I don’t know too much about love, people / But I sure think I’ve got it bad / Some people say love is just a gamble / But whatever it is, it’s about to drive poor me mad, yes, it is, Stewart croaks against the piano-powered blues production, “Blues Deluxe.”

Another Beck-Stewart work on Truth, “Blues Deluxe” is again a product of the two re-imagining the B.B. King song, “Gambler’s Blues.”

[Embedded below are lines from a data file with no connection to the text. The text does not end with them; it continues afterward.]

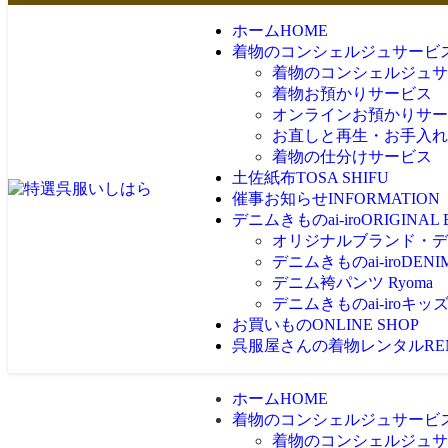
ホーム
HOME
着物のコンシェルジュサービ
着物のコンシェルジュサ
着物お預かりサービス
オンラインお預かりサー
お直しと再生・お手入れ
着物の仕分けサービス
土佐紙布
TOSA SHIFU
催事お知らせ
INFORMATION
デニムきものai-iro
ORIGINAL
オリジナルブランド・デニム
デニムきものai-iro
DENI
デニム袴パンツ Ryoma
デニムきものai-iroキッ
お買いもの
ONLINE SHOP
呉服屋さんの着物レンタル
RE
ホーム
HOME
着物のコンシェルジュサービ
着物のコンシェルジュサ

3. “Rock My Plimsoul” – Jeff Beck (1967)

Written by Jeff Beck, Rod Stewart, Curtis Jones, Lil’ Son Jackson, B.B. King, and Joe Josea

You can rock me, rock me all night long / Keep on rocking me baby, rock me all night long / ‘Cause you know what, when you rock me / My poor back it ain’t got a bone, Stewart sings along to Beck’s rollicking guitar prowess.

The pair penned the Truth tune, “Rock My Plimsoul,” as a reworking of the blues tune “Rock Me Baby,” another B.B. King classic.

4. “Spanish Boots” – Jeff Beck (1969)

Written by Jeff Beck, Rod Stewart, and Ron Wood

I used to work and take a salary / In a hole up near a foundry / But it did not take me too long / To get my boots on a “So long!” / Long Spanish boots on a “So long!,” Stewart matter-of-factly wails on “Spanish Boots.”

Beck and Stewart penned the tune alongside their then-fellow Jeff Beck Group member and now-Rolling Stone guitarist Ron Wood. The song was featured on Beck’s Beck-Ola.